# [Exercise instructions]
A single figure is wanted: the count of lines below containing the string "teardown".

# [Supplied material]
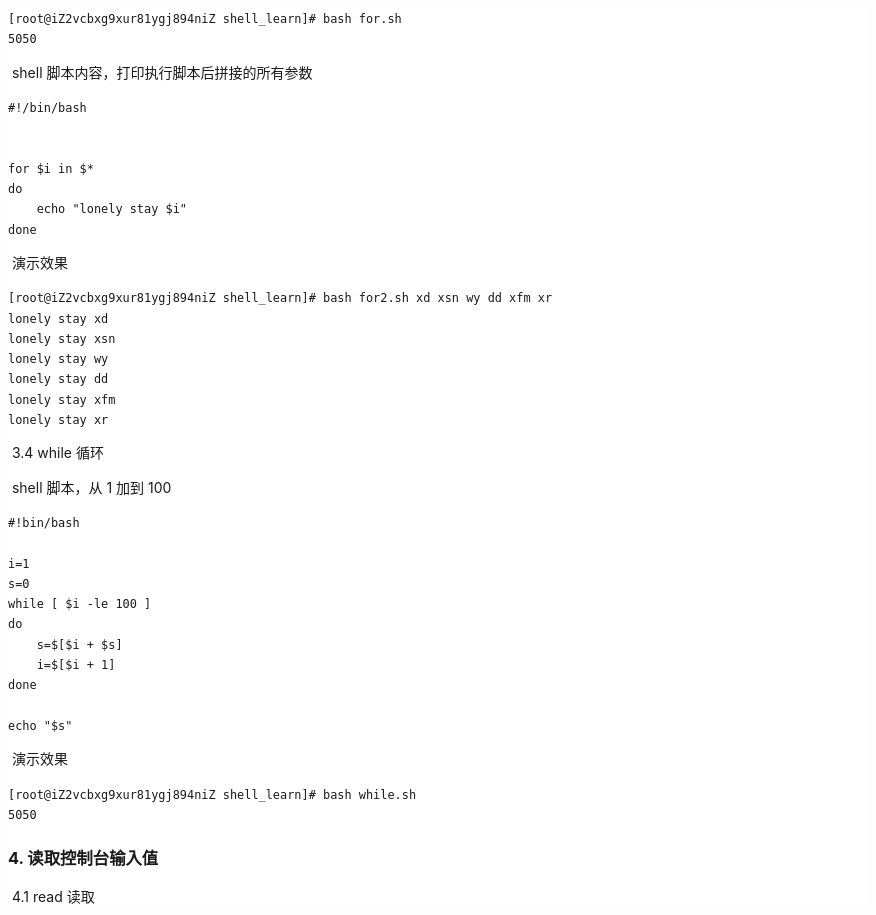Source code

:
 ```shell
[root@iZ2vcbxg9xur81ygj894niZ shell_learn]# bash for.sh 
5050
```

​		shell 脚本内容，打印执行脚本后拼接的所有参数

```shell
#!/bin/bash


for $i in $*
do
	echo "lonely stay $i"
done
```

​		演示效果

```shell
[root@iZ2vcbxg9xur81ygj894niZ shell_learn]# bash for2.sh xd xsn wy dd xfm xr
lonely stay xd
lonely stay xsn
lonely stay wy
lonely stay dd
lonely stay xfm
lonely stay xr
```

​	3.4 while 循环

​		shell 脚本，从 1 加到 100

```shell
#!bin/bash

i=1
s=0
while [ $i -le 100 ]
do
	s=$[$i + $s]
	i=$[$i + 1]
done

echo "$s"
```

​		演示效果

```shell
[root@iZ2vcbxg9xur81ygj894niZ shell_learn]# bash while.sh 
5050
```

### 4. 读取控制台输入值

​	4.1 read 读取
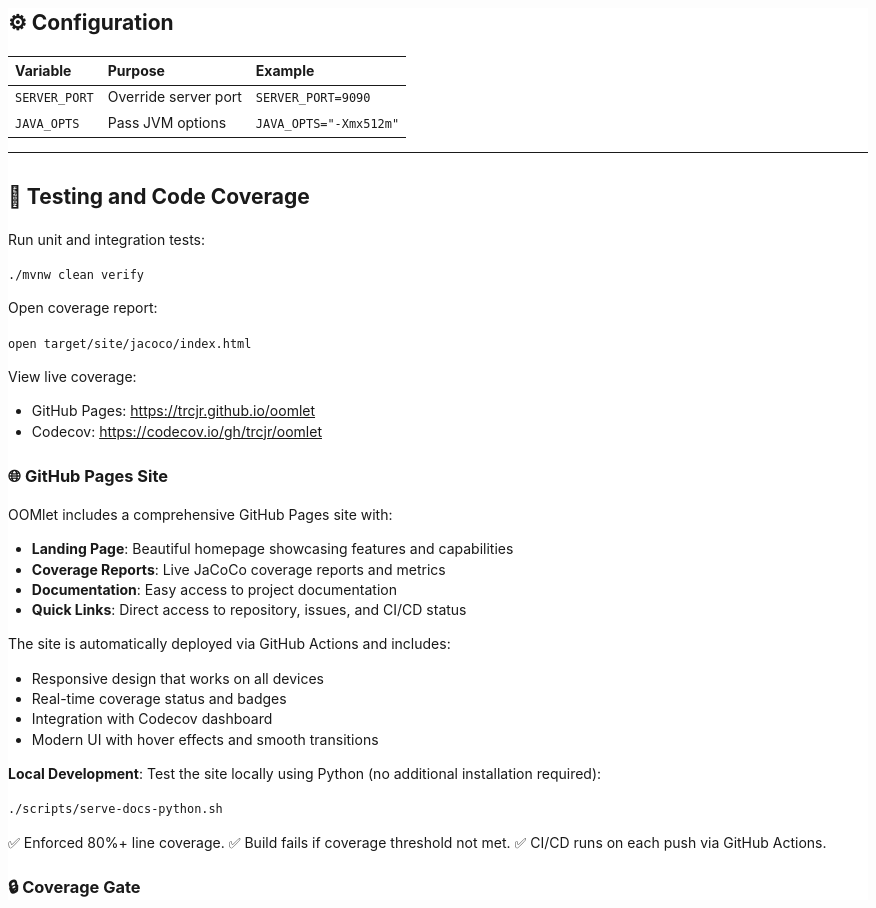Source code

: 
## ⚙️ Configuration

| Variable | Purpose | Example |
|:---------|:--------|:--------|
| `SERVER_PORT` | Override server port | `SERVER_PORT=9090` |
| `JAVA_OPTS` | Pass JVM options | `JAVA_OPTS="-Xmx512m"` |

---

## 🧪 Testing and Code Coverage

Run unit and integration tests:

```bash
./mvnw clean verify
```

Open coverage report:

```bash
open target/site/jacoco/index.html
```

View live coverage:

- GitHub Pages: https://trcjr.github.io/oomlet
- Codecov: https://codecov.io/gh/trcjr/oomlet

### 🌐 GitHub Pages Site

OOMlet includes a comprehensive GitHub Pages site with:

- **Landing Page**: Beautiful homepage showcasing features and capabilities
- **Coverage Reports**: Live JaCoCo coverage reports and metrics
- **Documentation**: Easy access to project documentation
- **Quick Links**: Direct access to repository, issues, and CI/CD status

The site is automatically deployed via GitHub Actions and includes:
- Responsive design that works on all devices
- Real-time coverage status and badges
- Integration with Codecov dashboard
- Modern UI with hover effects and smooth transitions

**Local Development**: Test the site locally using Python (no additional installation required):
```bash
./scripts/serve-docs-python.sh
```

✅ Enforced 80%+ line coverage.
✅ Build fails if coverage threshold not met.
✅ CI/CD runs on each push via GitHub Actions.

### 🔒 Coverage Gate
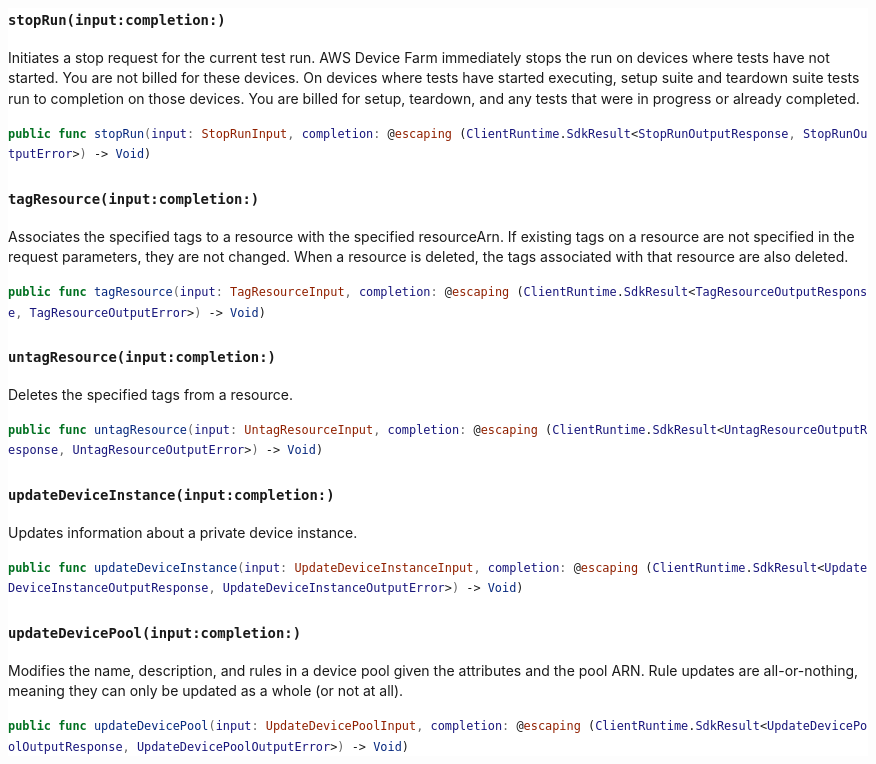### `stopRun(input:completion:)`

Initiates a stop request for the current test run. AWS Device Farm immediately stops the run on devices
where tests have not started. You are not billed for these devices. On devices where tests have started
executing, setup suite and teardown suite tests run to completion on those devices. You are billed for
setup, teardown, and any tests that were in progress or already completed.

``` swift
public func stopRun(input: StopRunInput, completion: @escaping (ClientRuntime.SdkResult<StopRunOutputResponse, StopRunOutputError>) -> Void)
```

### `tagResource(input:completion:)`

Associates the specified tags to a resource with the specified resourceArn. If existing tags
on a resource are not specified in the request parameters, they are not changed. When a resource is deleted,
the tags associated with that resource are also deleted.

``` swift
public func tagResource(input: TagResourceInput, completion: @escaping (ClientRuntime.SdkResult<TagResourceOutputResponse, TagResourceOutputError>) -> Void)
```

### `untagResource(input:completion:)`

Deletes the specified tags from a resource.

``` swift
public func untagResource(input: UntagResourceInput, completion: @escaping (ClientRuntime.SdkResult<UntagResourceOutputResponse, UntagResourceOutputError>) -> Void)
```

### `updateDeviceInstance(input:completion:)`

Updates information about a private device instance.

``` swift
public func updateDeviceInstance(input: UpdateDeviceInstanceInput, completion: @escaping (ClientRuntime.SdkResult<UpdateDeviceInstanceOutputResponse, UpdateDeviceInstanceOutputError>) -> Void)
```

### `updateDevicePool(input:completion:)`

Modifies the name, description, and rules in a device pool given the attributes and
the pool ARN. Rule updates are all-or-nothing, meaning they can only be updated as a
whole (or not at all).

``` swift
public func updateDevicePool(input: UpdateDevicePoolInput, completion: @escaping (ClientRuntime.SdkResult<UpdateDevicePoolOutputResponse, UpdateDevicePoolOutputError>) -> Void)
```
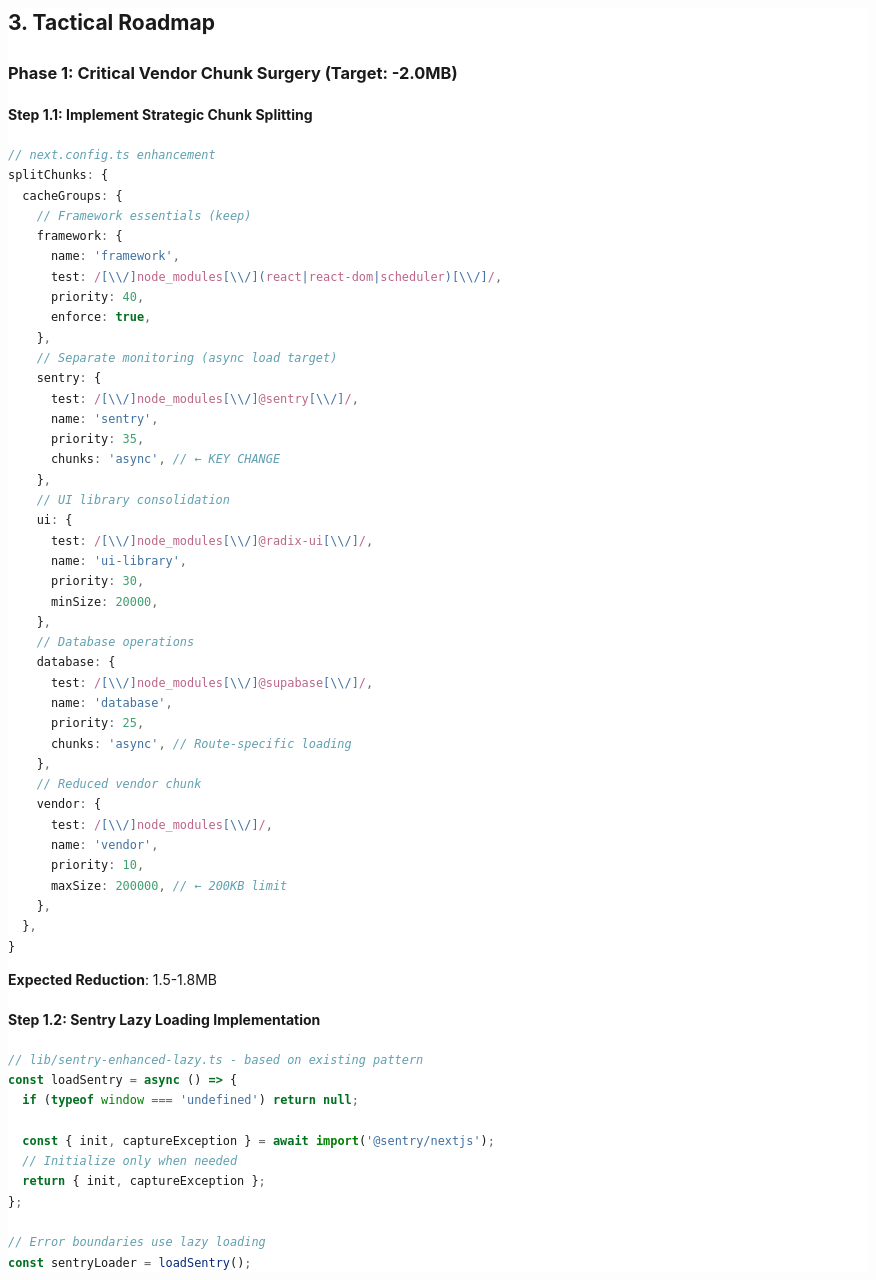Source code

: ## 3. Tactical Roadmap

### Phase 1: Critical Vendor Chunk Surgery (Target: -2.0MB)

#### Step 1.1: Implement Strategic Chunk Splitting
```typescript
// next.config.ts enhancement
splitChunks: {
  cacheGroups: {
    // Framework essentials (keep)
    framework: {
      name: 'framework',
      test: /[\\/]node_modules[\\/](react|react-dom|scheduler)[\\/]/,
      priority: 40,
      enforce: true,
    },
    // Separate monitoring (async load target)
    sentry: {
      test: /[\\/]node_modules[\\/]@sentry[\\/]/,
      name: 'sentry',
      priority: 35,
      chunks: 'async', // ← KEY CHANGE
    },
    // UI library consolidation  
    ui: {
      test: /[\\/]node_modules[\\/]@radix-ui[\\/]/,
      name: 'ui-library',
      priority: 30,
      minSize: 20000,
    },
    // Database operations
    database: {
      test: /[\\/]node_modules[\\/]@supabase[\\/]/,
      name: 'database',
      priority: 25,
      chunks: 'async', // Route-specific loading
    },
    // Reduced vendor chunk
    vendor: {
      test: /[\\/]node_modules[\\/]/,
      name: 'vendor',
      priority: 10,
      maxSize: 200000, // ← 200KB limit
    },
  },
}
```
**Expected Reduction**: 1.5-1.8MB

#### Step 1.2: Sentry Lazy Loading Implementation
```typescript
// lib/sentry-enhanced-lazy.ts - based on existing pattern
const loadSentry = async () => {
  if (typeof window === 'undefined') return null;
  
  const { init, captureException } = await import('@sentry/nextjs');
  // Initialize only when needed
  return { init, captureException };
};

// Error boundaries use lazy loading
const sentryLoader = loadSentry();
```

# [Solution to this task]
2